▶ [Text excerpt]
- Opening Delimiter -
Early 19th-Century Southwestern Blanket Chest
GUEST:
I think it's a blanket chest. My grandparents and then my dad always kept Native American rugs and things like that in it. So I'm not sure where it came from.
APPRAISER:
You're not so sure?
GUEST:
No, it just looks sort of New Mexican. You can tell it's been used a lot.
APPRAISER:
Yeah, it has been used a lot. It's very cool because it's actually locally made, as you might have surmised.
GUEST:
Yea I think—
APPRAISER:
And what's cool about it is that it tells a great story. It's got Spanish colonial influences and what's now the American Southwest was Spain's northern frontier: California, Texas, New Mexico, Arizona. And people who were actually making this stuff, the cabinetmakers-- or carpinteros as they were known-- were using local wood-- ponderosa pine-- to make the furniture because the hardwoods didn't grow here that grew back East. So they used what was locally available to them, and they also decorated it with iconography that symbolized some local characteristics. It might be the physical geography of the buttes and the mesas, or the corn and clouds and rivers. That's why you have this wonderful incising and shallow carving on the raised panels. This piece strikes me as being early 19th century from the construction. But what's also interesting is that it was hard to get iron in the Southwest. So instead of using nails, which would have been prohibitively expensive, they put it together with mortise-and-tenon construction, which is essentially...
- Closing Delimiter -
▶ [Given material]
- Opening Delimiter -
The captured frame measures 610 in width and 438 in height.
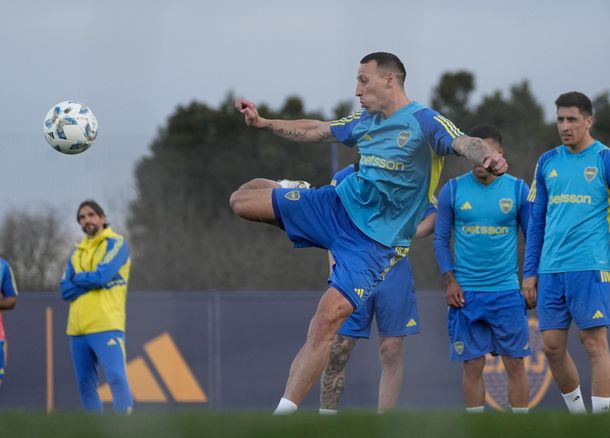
- Closing Delimiter -
▶ [Required tasks]
1. Copy word for word the passage of the blanket chest appraisal that begins at the words "Early 19th-Century Southwestern" and stops after "might have surmised.".
2. Resume the blanket chest appraisal, carrying it on from its last sentence.

▶ [Answer set]
1.
Early 19th-Century Southwestern Blanket Chest
GUEST:
I think it's a blanket chest. My grandparents and then my dad always kept Native American rugs and things like that in it. So I'm not sure where it came from.
APPRAISER:
You're not so sure?
GUEST:
No, it just looks sort of New Mexican. You can tell it's been used a lot.
APPRAISER:
Yeah, it has been used a lot. It's very cool because it's actually locally made, as you might have surmised.

2.
GUEST:
Fitted together.
APPRAISER:
It's a male-female joint where the rails and the stiles come together. And then they would use pins, whittled pins or pegs to hold the joints together. What's also fascinating is that a very sparse amount of iron is used on this. You see it for the hasp here to lock and close the chest and for the hinges or snipe hinges in the back, which is essentially two cotter pins that a blacksmith would have made that are looped together and then nailed back into the case to hold it in place. It's a great rarity. They don't turn up much in the Southwest and they certainly don't turn up much in the Northeast anymore. And if this were to come to auction today I think I would place an estimate on it of $3,000 to $5,000.
GUEST:
That's nice.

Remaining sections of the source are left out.